* **About this exercise**: Copy the entries without a single change. Pictures should be dropped.

Web document revisions
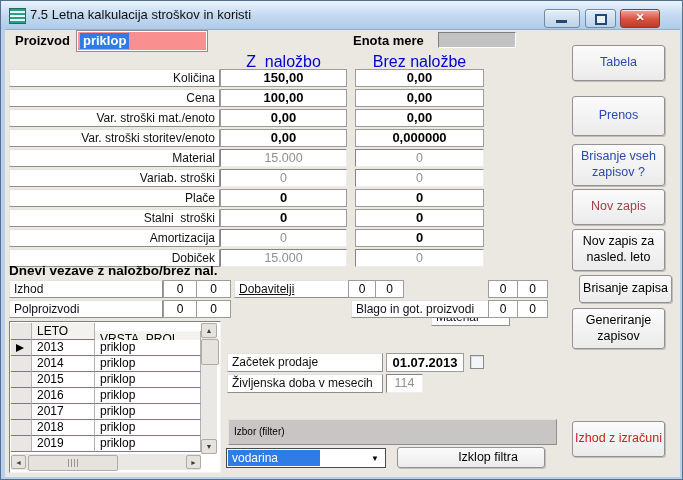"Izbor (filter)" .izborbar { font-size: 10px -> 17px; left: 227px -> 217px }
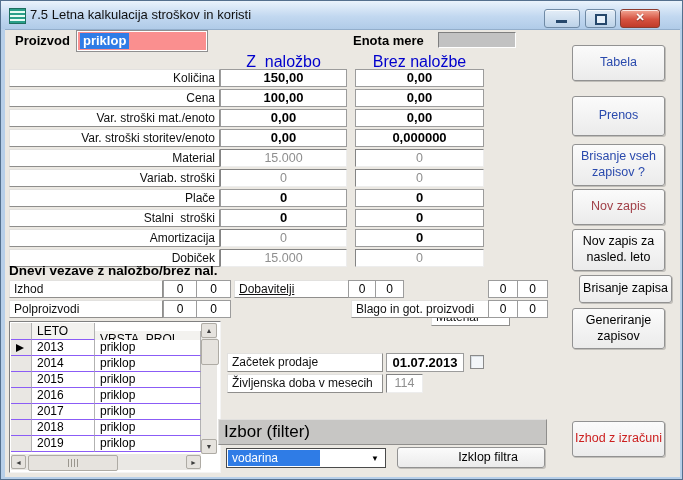"Izhod z izračuni" div.pushbtn { border-radius: none -> 15px }
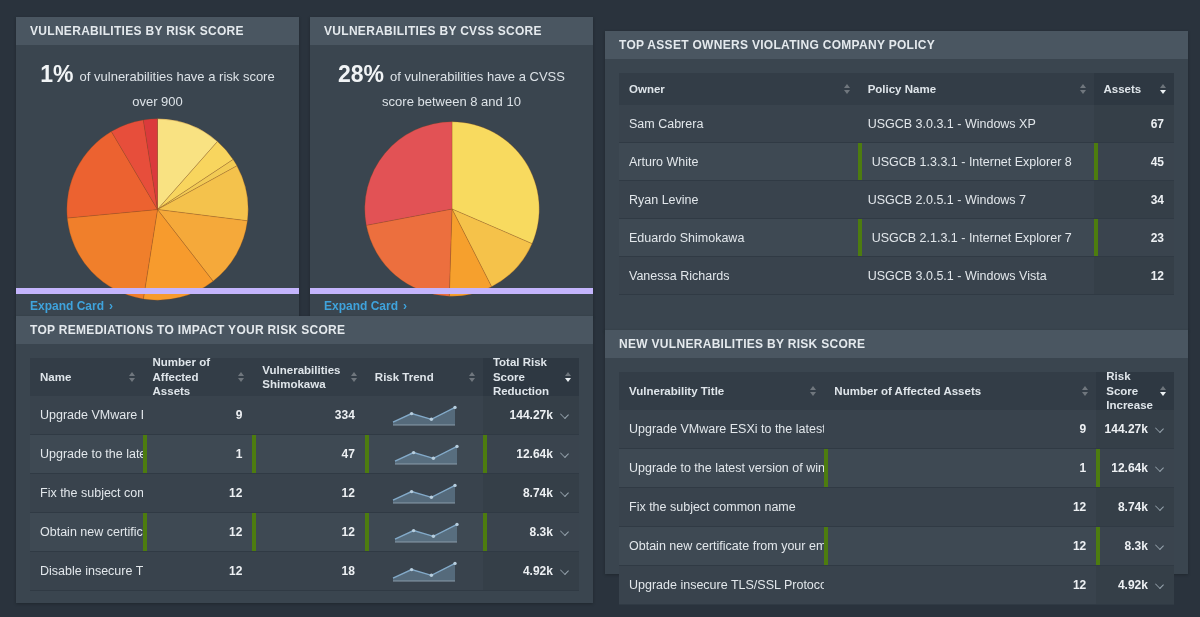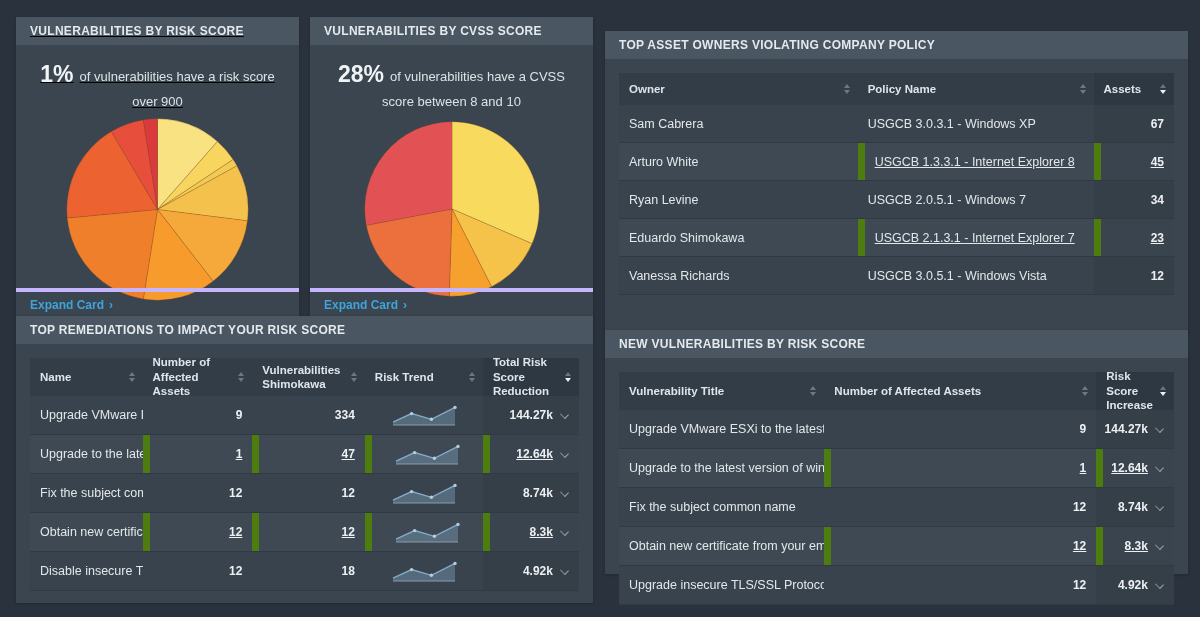"VULNERABILITIES BY RISK SCORE" #card-risk { text-decoration: underline -> none }
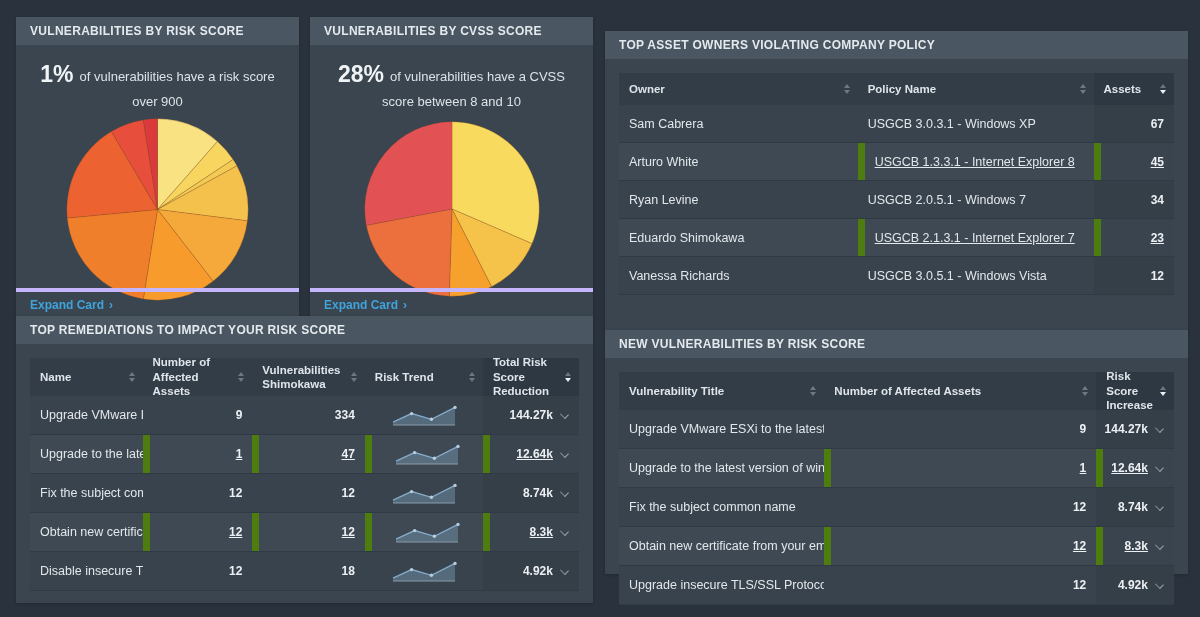"USGCB 1.3.3.1 - Internet Explorer" .tr.even .td + .td { border-left: 7px solid #4d7c0f -> 4px solid #4d7c0f; text-decoration: underline -> none }
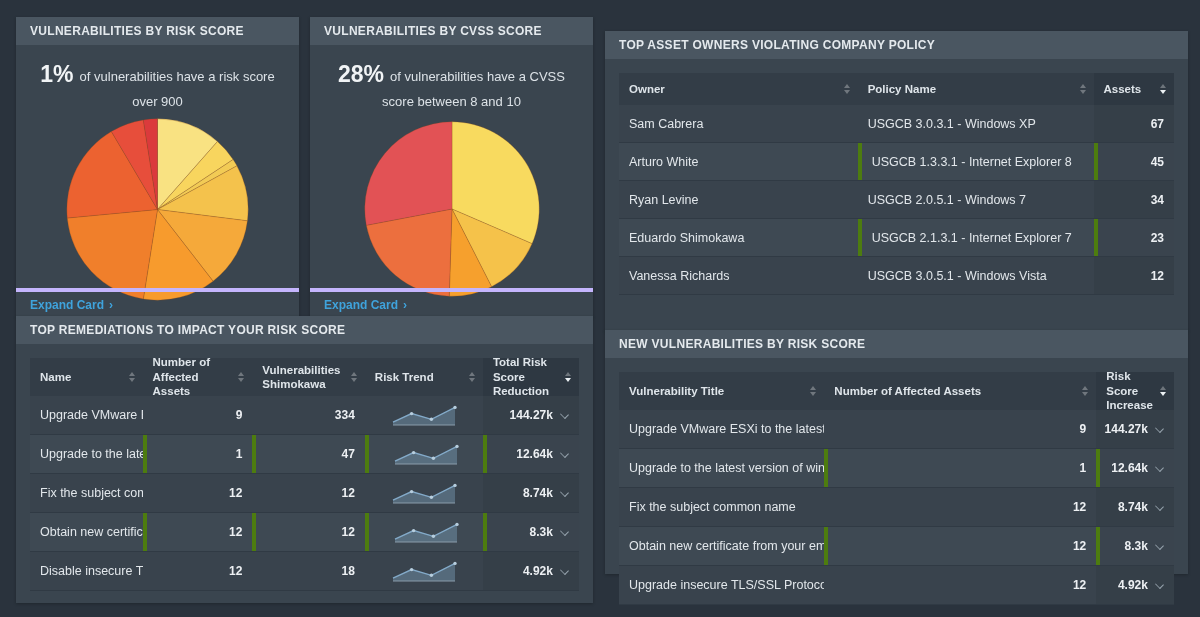"Expand Card ›" .card-f { border-top: 4px solid #c4b5fd -> 6px solid #c4b5fd }
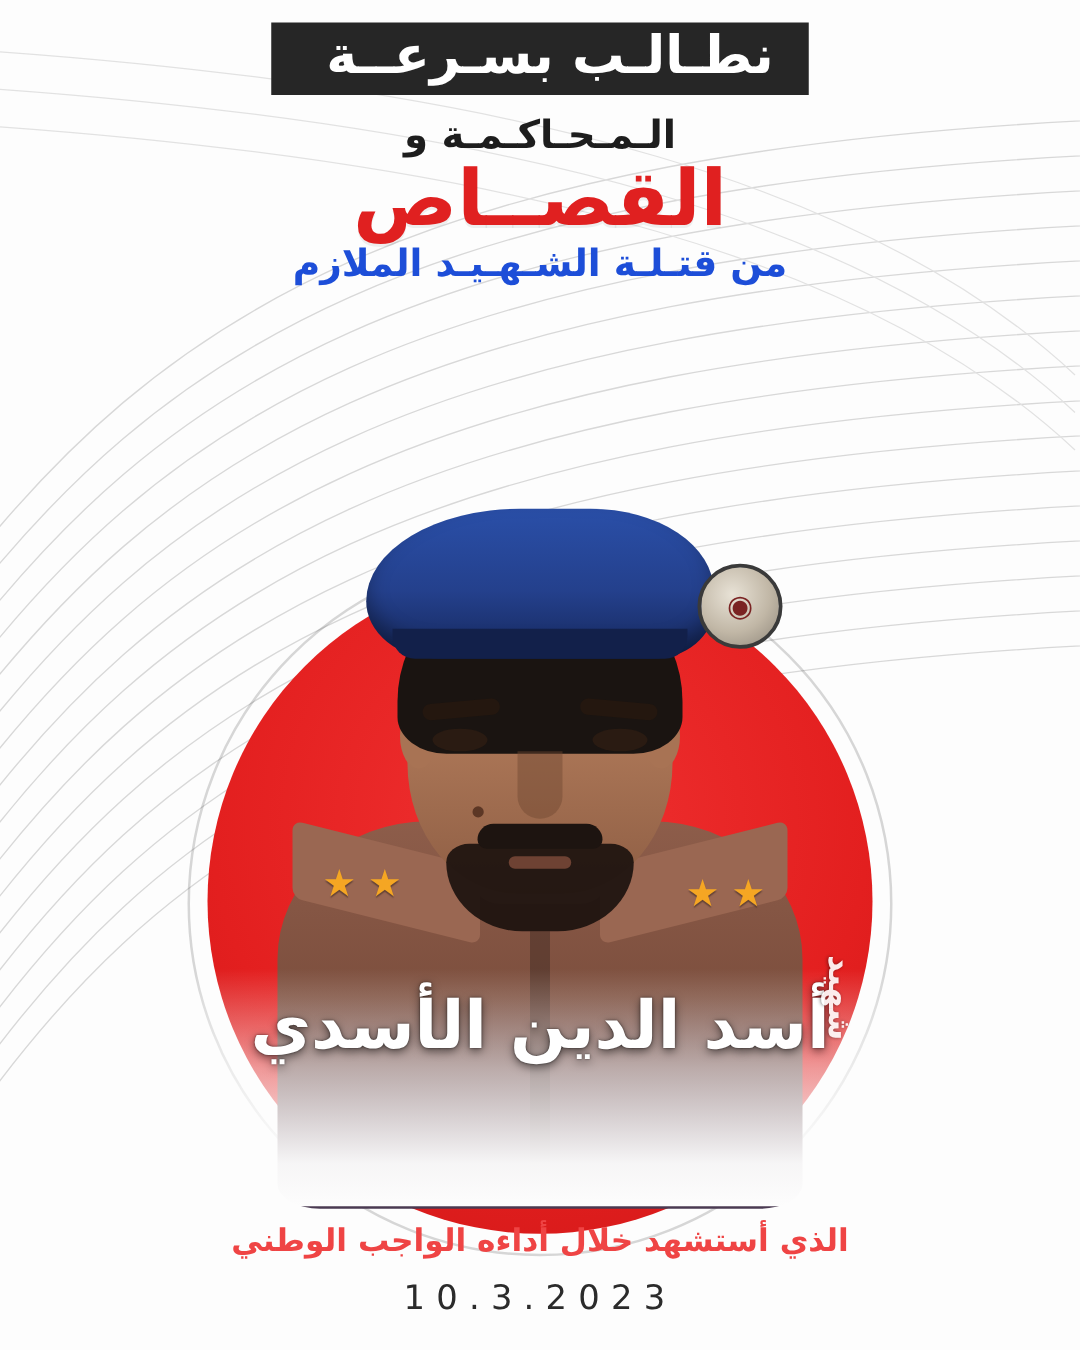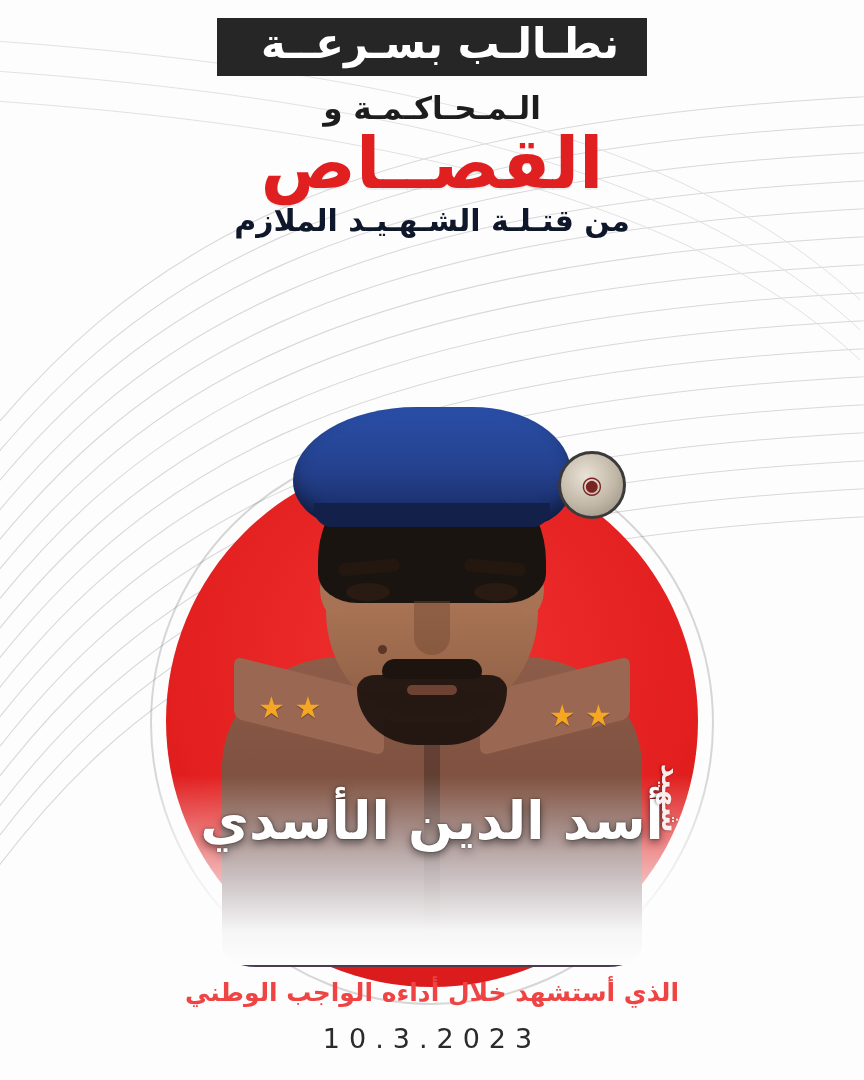"القصــاص" .line-big { font-size: 71px -> 62px }
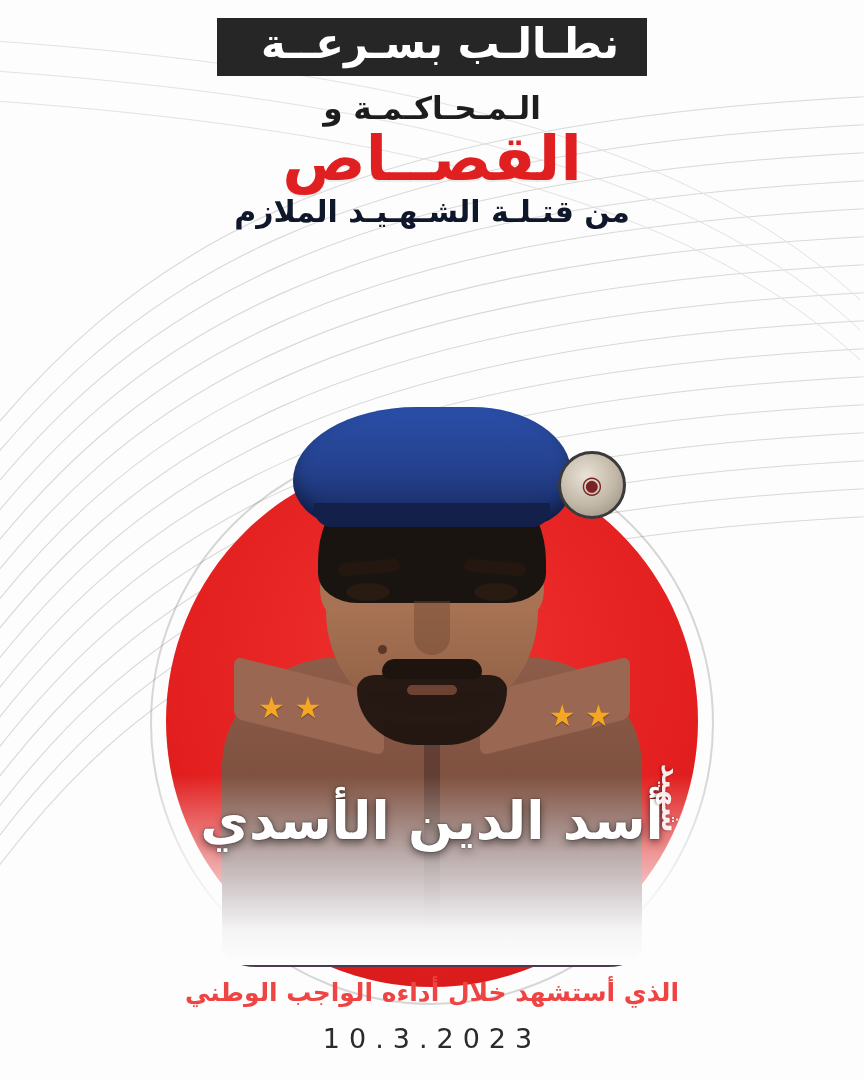"من قتـلـة الشـهـيـد الملازم" .line-four { color: #0f172a -> #1d4ed8 }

* **Solution to the exercise**:
"Izbor (filter)" .izborbar { font-size: 10px -> 17px; left: 227px -> 217px }
"Izhod z izračuni" div.pushbtn { border-radius: none -> 15px }
"VULNERABILITIES BY RISK SCORE" #card-risk { text-decoration: underline -> none }
"USGCB 1.3.3.1 - Internet Explorer" .tr.even .td + .td { border-left: 7px solid #4d7c0f -> 4px solid #4d7c0f; text-decoration: underline -> none }
"Expand Card ›" .card-f { border-top: 4px solid #c4b5fd -> 6px solid #c4b5fd }
"القصــاص" .line-big { font-size: 71px -> 62px }
"من قتـلـة الشـهـيـد الملازم" .line-four { color: #0f172a -> #1d4ed8 }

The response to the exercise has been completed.